A Polícia Civil em Marabá confirmou ao Correio de Carajás, no início da noite desta quarta (1), a prisão de Francisco Gonçalves da Silva Junior, conhecido como Junior Pateta, suspeito de participação na morte de Márcia Fernanda Cunha Andrade, conhecida como Marcinha, de 42 anos. Ela foi baleada em 20 de dezembro de 2024 e morreu dias depois, em 3 de janeiro de 2025.
Junior Pateta foi abordado pela Polícia Rodoviária Federal (PRF) na segunda-feira (29), por volta das 12h55, em Palmeiras do Tocantins, no Tocantins. Contra ele foi cumprido um mandado de prisão preventiva expedido pela 1ª Vara Criminal de Marabá, com validade até março de 2045, pelo crime de homicídio. O Correio de Carajás não conseguiu localizar a defesa do suspeito até o momento.
----------
*Tarefas propostas:*
1. Em duas frases, o que relata a notícia sobre a prisão de Junior Pateta?
2. Dê continuidade à notícia sobre a prisão de Junior Pateta, escrevendo o trecho que viria logo após a última frase.

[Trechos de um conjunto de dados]
----------
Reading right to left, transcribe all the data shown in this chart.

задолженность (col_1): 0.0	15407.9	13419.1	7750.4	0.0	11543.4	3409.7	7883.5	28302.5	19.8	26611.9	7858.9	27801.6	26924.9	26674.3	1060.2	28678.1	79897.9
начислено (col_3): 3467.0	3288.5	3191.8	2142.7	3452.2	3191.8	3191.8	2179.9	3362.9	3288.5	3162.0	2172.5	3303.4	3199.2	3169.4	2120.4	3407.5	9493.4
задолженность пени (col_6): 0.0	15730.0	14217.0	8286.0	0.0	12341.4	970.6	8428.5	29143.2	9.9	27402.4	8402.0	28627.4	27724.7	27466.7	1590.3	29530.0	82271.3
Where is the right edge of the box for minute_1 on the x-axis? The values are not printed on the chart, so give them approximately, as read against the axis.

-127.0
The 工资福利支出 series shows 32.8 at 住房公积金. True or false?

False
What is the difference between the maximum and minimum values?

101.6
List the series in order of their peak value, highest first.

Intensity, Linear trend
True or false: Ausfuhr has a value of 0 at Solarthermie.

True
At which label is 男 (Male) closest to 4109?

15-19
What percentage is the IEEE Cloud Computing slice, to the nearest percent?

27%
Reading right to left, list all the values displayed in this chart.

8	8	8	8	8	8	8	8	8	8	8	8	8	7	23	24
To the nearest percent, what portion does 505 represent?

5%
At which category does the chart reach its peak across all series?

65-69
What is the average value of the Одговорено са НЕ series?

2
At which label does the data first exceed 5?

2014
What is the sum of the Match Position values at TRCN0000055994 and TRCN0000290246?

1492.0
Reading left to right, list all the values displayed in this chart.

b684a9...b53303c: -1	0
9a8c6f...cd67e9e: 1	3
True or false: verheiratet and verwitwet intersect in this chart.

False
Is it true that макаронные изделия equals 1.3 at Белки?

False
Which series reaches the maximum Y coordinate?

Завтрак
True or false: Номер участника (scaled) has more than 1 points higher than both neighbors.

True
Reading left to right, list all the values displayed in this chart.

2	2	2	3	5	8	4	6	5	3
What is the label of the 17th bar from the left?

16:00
----------
*Respostas em ordem:*
1. A Polícia Civil em Marabá confirmou a prisão de Francisco Gonçalves da Silva Junior, conhecido como Junior Pateta, suspeito de participação na morte de Márcia Fernanda Cunha Andrade, a Marcinha, baleada em 20 de dezembro de 2024 e morta em 3 de janeiro de 2025. Ele foi abordado pela Polícia Rodoviária Federal em Palmeiras do Tocantins, onde foi cumprido contra ele um mandado de prisão preventiva por homicídio expedido pela 1ª Vara Criminal de Marabá.

2.
Conforme a PRF, no km 8 da Rodovia BR-226, a equipe PRF abordou um carro Chevrolet/Onix. Ao consultar a placa do veículo, os policiais constataram a existência do mandado em desfavor do proprietário.
Os agentes solicitaram que o condutor e o passageiro descessem do veículo. Ao ser questionado sobre seus documentos, o passageiro afirmou não portar e se identificou com outro nome.
Os policiais perceberam contradições entre as falas dos abordados e, após nova entrevista, o passageiro confessou ser o verdadeiro proprietário do carro, admitindo ter ciência do mandado de prisão em seu desfavor. Ele foi encaminhado à Delegacia da Polícia Civil de Tocantinópolis e deverá ser transferido de lá para Marabá.
A Polícia Civil não deu detalhes sobre a investigação, que ainda está em andamento, nem informou qual a suposta participação de Junior Pateta no caso. Relatou, contudo, que Junior já havia sido alvo de uma prisão temporária em junho deste ano, quando foi detido em Marabá, pelo mesmo crime.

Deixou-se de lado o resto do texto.